Throughout the first scene – and indeed the play – there is the theme of conflict between the old and new South. This was a theme relevant to Williams as he was writing at a time in which the beauty and grandeur of the old South were crumbling apart, whilst he himself moved to New Orleans (part of the ‘New South’) during the mid-20th century in order to find acceptance and the freedom to express who he truly was. Therefore, this is an idea running beneath the backdrop of the play, expressed through many different means. Williams shows this in Blanche and Stanley most obviously. Blanche’s constant focus on appearances – “I haven’t put on one pound in ten years, Stella” – represents the vanity of the old South. This is not merely limited to physical appearances, as Blanche seems equally concerned about Stella’s opinion on her intellect. We can infer this from Blanche’s bizarre outburst of “Only Poe! Only Mr.Edgar Allan Poe!”, which seems incredibly affected and deliberately constructed. Similarly, Williams suggests the pressure felt to conform to or retain the values of the South through Blanche’s obsessive need to hide the parts of herself she deems shameful, such as when she disguises the fact that she has already had a drink: “I know you must have some liquor on the place! Where could it be, I wonder?” Stanley on the other hand represents the New South, and is therefore the son of Polish immigrants, immediately conveying the sense that in this environment people of any nationality, race or sexuality can mix. Blanche’s inability to openly express who she is was an idea that Williams would have been able to relate to, as he could only open up about his feelings and experiences through the medium of writing; therefore, it is no surprise that Blanche so accurately matches his fears of exposure in the world.
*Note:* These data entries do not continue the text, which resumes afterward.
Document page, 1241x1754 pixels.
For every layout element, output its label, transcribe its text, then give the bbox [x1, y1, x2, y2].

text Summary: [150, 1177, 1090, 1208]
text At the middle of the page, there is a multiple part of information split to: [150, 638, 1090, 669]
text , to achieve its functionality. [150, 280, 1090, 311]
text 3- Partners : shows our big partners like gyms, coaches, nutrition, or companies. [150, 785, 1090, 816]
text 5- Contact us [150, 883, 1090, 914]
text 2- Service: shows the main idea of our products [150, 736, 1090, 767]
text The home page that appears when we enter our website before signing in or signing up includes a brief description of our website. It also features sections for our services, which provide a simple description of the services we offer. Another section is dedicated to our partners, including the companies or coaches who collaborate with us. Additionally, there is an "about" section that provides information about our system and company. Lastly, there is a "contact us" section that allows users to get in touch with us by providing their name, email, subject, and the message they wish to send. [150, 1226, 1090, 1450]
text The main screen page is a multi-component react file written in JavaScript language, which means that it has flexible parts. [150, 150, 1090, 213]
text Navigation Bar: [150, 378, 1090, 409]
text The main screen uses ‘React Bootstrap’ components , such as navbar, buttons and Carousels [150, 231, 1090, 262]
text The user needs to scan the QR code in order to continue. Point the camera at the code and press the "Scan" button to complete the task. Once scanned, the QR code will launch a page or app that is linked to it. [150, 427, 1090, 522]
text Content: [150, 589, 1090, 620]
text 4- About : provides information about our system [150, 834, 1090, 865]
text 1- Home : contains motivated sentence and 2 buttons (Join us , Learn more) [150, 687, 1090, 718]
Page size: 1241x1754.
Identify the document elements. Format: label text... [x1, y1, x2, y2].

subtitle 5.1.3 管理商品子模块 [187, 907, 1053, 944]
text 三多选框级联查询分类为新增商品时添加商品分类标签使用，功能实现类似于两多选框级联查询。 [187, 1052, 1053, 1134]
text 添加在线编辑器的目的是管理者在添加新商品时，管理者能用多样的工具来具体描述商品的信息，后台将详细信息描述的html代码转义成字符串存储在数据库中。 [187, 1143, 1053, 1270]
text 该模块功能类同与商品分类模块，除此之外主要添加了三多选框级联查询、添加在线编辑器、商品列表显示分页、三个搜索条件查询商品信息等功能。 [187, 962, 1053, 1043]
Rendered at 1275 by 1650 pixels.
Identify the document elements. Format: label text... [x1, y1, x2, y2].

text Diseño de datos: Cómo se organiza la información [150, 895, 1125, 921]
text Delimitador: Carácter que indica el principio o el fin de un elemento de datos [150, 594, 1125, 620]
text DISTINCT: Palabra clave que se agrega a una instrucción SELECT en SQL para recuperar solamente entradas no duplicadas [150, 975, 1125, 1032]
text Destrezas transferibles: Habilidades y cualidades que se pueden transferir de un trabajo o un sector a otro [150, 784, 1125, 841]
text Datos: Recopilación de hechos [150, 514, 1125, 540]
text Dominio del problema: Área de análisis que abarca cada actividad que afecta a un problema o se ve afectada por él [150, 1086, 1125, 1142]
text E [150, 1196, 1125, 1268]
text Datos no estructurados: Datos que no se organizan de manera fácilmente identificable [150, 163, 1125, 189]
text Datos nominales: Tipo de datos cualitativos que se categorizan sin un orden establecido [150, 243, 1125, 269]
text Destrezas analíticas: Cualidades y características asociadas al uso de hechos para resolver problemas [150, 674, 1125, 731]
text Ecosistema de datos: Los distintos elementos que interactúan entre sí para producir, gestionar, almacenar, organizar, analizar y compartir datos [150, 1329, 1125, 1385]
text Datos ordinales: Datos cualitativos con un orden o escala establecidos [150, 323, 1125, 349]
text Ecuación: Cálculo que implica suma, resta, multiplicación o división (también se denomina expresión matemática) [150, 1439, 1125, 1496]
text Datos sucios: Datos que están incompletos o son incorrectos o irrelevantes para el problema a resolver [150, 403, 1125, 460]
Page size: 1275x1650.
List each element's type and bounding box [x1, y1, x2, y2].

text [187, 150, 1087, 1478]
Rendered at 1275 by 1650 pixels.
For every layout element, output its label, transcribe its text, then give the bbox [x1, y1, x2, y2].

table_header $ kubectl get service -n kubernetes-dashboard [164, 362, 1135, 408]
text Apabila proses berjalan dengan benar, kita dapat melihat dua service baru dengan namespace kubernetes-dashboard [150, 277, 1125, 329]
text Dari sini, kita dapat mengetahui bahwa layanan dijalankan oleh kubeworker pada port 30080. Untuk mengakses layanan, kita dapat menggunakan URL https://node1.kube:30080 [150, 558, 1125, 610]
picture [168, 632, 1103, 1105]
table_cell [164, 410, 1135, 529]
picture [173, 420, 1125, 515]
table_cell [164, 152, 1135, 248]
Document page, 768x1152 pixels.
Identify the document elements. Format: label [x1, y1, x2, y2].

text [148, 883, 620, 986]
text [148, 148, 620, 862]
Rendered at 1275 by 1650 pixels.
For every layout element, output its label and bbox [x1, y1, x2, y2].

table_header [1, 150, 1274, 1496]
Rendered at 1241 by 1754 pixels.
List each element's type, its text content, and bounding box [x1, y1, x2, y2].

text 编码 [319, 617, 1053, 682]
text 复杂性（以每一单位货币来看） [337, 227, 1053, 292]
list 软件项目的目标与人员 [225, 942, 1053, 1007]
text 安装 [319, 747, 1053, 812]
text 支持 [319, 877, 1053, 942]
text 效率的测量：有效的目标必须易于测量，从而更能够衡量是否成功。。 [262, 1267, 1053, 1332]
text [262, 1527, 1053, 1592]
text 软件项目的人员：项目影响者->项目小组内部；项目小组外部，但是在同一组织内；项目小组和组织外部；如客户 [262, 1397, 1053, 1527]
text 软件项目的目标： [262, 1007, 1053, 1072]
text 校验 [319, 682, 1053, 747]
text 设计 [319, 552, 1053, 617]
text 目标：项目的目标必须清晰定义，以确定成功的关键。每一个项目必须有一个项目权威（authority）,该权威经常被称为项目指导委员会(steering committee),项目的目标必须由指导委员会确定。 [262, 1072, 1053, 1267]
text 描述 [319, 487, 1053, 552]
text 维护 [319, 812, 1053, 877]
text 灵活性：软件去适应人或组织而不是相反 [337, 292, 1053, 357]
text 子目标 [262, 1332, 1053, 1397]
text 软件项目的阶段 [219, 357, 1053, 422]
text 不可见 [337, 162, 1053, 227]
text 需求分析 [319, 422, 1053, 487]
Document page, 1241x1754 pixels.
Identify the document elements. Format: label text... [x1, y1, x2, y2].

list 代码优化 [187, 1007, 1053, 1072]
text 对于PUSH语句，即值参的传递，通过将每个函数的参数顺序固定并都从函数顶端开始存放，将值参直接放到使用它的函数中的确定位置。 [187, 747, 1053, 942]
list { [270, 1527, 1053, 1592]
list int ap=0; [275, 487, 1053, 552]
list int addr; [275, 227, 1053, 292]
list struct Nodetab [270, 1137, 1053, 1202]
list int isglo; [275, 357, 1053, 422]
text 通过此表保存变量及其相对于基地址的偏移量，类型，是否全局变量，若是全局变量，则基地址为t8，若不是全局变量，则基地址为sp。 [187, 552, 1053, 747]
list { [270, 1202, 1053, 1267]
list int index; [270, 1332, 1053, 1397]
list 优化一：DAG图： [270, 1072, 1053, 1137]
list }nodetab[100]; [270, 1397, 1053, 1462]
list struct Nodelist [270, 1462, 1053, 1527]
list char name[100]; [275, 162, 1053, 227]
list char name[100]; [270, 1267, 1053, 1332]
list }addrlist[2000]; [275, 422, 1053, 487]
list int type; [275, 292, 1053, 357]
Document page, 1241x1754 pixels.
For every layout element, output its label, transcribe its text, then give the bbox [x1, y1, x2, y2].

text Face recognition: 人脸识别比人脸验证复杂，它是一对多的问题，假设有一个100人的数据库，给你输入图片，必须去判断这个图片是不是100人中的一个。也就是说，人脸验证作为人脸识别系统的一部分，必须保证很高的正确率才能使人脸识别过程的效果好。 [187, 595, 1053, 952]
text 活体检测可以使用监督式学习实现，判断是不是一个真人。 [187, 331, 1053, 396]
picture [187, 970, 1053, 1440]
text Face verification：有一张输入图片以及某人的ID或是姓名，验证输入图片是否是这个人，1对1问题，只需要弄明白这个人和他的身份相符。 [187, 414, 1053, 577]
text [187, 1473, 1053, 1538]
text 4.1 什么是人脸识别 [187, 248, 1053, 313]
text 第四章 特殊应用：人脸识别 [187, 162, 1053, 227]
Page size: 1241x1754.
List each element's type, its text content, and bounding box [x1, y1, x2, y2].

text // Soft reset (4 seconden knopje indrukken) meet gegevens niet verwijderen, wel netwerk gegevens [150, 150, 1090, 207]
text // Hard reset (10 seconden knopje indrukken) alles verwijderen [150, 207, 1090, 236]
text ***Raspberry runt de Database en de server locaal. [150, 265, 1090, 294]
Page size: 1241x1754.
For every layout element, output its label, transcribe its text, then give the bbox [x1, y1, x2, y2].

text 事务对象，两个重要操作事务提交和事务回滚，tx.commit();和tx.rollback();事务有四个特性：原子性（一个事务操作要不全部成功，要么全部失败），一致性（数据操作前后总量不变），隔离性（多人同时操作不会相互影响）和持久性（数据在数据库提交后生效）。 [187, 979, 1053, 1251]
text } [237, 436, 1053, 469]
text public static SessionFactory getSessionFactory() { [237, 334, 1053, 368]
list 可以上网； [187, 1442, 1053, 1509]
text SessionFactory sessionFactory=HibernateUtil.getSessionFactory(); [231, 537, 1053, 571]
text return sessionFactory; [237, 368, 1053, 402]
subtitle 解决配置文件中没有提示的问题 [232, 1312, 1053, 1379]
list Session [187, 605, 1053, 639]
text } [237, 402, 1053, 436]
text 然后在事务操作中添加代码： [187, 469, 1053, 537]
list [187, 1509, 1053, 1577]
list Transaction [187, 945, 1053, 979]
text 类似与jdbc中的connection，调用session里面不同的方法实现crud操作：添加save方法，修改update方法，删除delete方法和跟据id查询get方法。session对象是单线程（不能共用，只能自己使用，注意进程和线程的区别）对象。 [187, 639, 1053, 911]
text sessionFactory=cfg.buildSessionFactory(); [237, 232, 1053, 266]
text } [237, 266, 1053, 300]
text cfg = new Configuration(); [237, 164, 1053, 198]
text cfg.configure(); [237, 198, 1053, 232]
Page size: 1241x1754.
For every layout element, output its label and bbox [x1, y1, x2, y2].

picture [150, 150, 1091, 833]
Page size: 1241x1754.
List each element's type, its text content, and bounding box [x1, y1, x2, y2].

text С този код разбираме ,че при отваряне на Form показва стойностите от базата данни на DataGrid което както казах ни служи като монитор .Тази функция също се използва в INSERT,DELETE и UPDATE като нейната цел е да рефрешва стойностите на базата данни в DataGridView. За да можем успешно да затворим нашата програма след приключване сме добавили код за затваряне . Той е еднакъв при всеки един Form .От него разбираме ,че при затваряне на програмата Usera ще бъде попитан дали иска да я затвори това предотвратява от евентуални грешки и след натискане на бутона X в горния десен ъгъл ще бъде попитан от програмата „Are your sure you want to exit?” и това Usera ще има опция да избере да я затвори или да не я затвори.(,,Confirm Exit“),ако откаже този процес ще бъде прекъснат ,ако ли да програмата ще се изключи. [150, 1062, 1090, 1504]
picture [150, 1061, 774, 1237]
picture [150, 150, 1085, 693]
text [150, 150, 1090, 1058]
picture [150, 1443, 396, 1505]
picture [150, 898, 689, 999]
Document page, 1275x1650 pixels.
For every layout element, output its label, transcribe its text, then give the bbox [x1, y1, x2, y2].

However, unlike Blanche, Williams is able to at last find some kind of acceptance and comfort in the New South which she is never able to do.
Duality is an idea most prevalent in the opening to A Streetcar Named Desire because it is so crucial to the play as a whole, as this allows The entire foundation of this play is based on the conflict between Blanche and the couple she goes to live with, and so this is instantly obvious to us from the beginning of the play. By creating a situation in which Blanche does not fit, and with people whom she does not fit in with, Williams is setting us up for the conflicts which arise during the play.